Smaller projects, those with fewer than 150 rooms, are easier to get off the ground because financing can be had from smaller, local banks, Varley said. “On large projects that require a lot of debt,” he said, “you won’t get a lot of support.”
Luchars said Stonebridge is a “relationship borrower,” adding a lot of people in the industry are realizing that relationship borrowing is a good way to go.
He said commercial, mortgage-backed securities debt during the previous up cycle was cheaply priced and yielded high proceeds, but there was no relationship between borrower and lender, which is so important today.
Urban said financing terms vary based on the borrower. “If you’re in the major markets and you’re a good borrower with a relationship with the lender, you can get very attractive yields,” he said.
|Russ Urban, senior VP of acquisitions and development at HEI Hotels and Resorts, said hotel companies should pay particular attention to the transient portion of their rate mix.
Yields can be between 9.5% and 12%, he said, depending on what is being financed and if the project is still in the ramp-up phase.
“Just about everyone out there is starved for capital,” Urban said.
Construction financing is still difficult to obtain, the panelists said. “You need to be an established developer to get a construction loan,” Luchars said.
The construction loans that are being made today, he said, are low leverage with recourse. “With the exception of Manhattan, there are very few construction projects getting financed today.”
For those projects that need to finalize a property improvement plan, Varley said the brands are flexible on some of their requirements.
“Most of the brands will work with you on the last 20% of items (on a PIP list),” he said. “Most of the brands have been willing to work with us on some of the PIPs we didn’t think added value.”
On the topic of hotel acquisitions, Luchars noted that private equity firms are showing “a lot of pent-up demand” for deals.
“One of the challenges is they all want the same deal,” he said.

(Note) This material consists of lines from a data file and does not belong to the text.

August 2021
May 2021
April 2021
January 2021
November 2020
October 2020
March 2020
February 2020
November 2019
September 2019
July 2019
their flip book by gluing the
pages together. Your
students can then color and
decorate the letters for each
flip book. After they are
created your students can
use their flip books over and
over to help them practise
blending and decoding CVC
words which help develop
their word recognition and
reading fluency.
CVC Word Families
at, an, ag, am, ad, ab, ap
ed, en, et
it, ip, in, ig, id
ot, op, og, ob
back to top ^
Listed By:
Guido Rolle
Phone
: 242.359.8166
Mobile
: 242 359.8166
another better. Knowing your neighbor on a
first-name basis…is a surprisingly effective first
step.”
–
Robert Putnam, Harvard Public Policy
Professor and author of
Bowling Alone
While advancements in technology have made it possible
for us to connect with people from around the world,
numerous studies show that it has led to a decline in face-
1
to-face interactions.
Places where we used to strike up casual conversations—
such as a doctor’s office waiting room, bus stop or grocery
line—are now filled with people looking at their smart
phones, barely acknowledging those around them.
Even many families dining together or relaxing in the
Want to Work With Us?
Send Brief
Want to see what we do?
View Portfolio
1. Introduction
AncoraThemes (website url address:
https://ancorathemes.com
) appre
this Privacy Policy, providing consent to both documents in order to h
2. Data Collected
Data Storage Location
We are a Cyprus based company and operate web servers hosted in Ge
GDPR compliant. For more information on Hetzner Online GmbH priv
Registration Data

A lot of the transactions taking place are concentrated in the same 10 to 15 coastal gateway markets, he added.
As far as capitalization rates are concerned, the panelists said those numbers are all over the map.

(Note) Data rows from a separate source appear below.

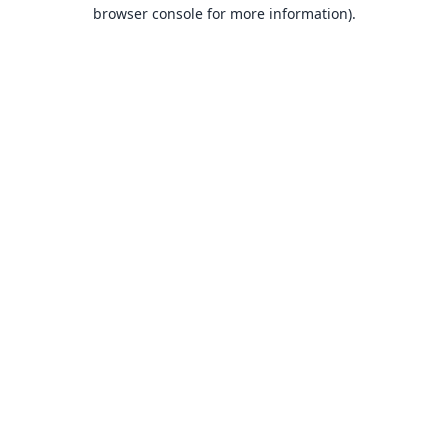
browser console for more information).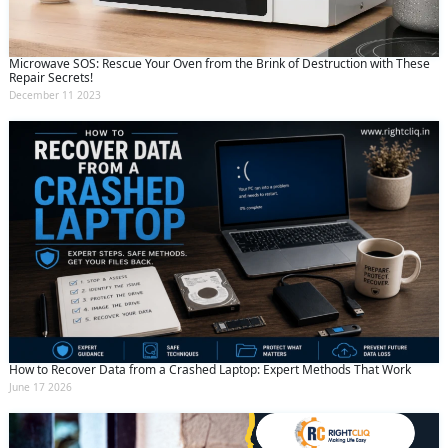
Microwave SOS: Rescue Your Oven from the Brink of Destruction with These
Repair Secrets!
December 11 2023
How to Recover Data from a Crashed Laptop: Expert Methods That Work
June 17 2026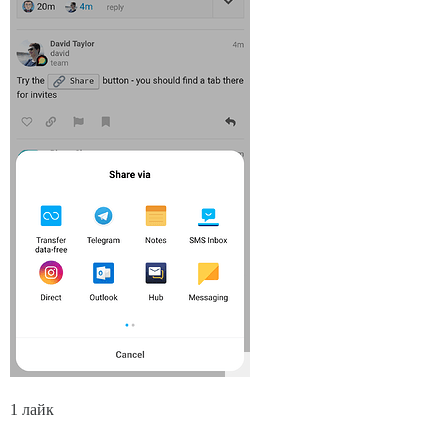
1 лайк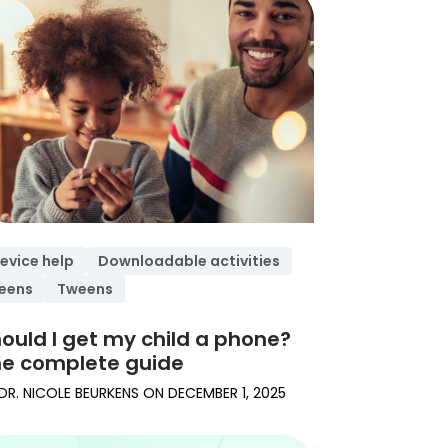
evice help
Downloadable activities
eens
Tweens
ould I get my child a phone?
e complete guide
DR. NICOLE BEURKENS
ON
DECEMBER 1, 2025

In primary markets, cap rates seem to be in the 8.5% to 10%-plus range for select-service properties, for instance, Luchars said. Other panelists said they have seen cap rates low and high.
The panelists touched briefly on several other topics during the session:
OTAs: Discussing online travel agencies, Varley said the brand’s response in launching Roomkey.com is a “step in the right direction.”

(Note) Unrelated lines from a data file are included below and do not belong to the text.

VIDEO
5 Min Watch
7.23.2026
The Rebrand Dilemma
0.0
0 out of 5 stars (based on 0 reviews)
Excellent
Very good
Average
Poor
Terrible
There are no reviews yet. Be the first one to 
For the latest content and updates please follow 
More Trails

“The OTAs got way ahead of them,” he said. Shifting booking back to brand.com will add a “tremendous amount on the bottom line.”
Social media: Varley took a view of social media that stands in contrast to what many hoteliers and consultants have said on the subject. “We find social media a little overrated,” he said. A good website, he argued, will bring traffic to a hotel’s website just as social media outlets do.
Automated check-in: Five years ago, there was reluctance in the industry to automate the check-in process, Urban said. But today, “everybody wants automation … If you need to talk to someone during the check-in, there’s always someone to talk to.”
Also on the subject of hotel technology, Varley said the brands need to simplify their efforts. Focus on providing strong Wi-Fi, he said.
Phones in rooms: Hotels should do away with telephones in rooms, Urban said. Replace them with two simple buttons: one that can be pressed to summon security, and one to be pressed if there is a fire.
Going green: If an hotelier can save money and still be energy efficient, then efforts should be made for a property to go green, Varley said. However, he added the jury’s still out on whether guests or groups will specifically book a hotel that goes green.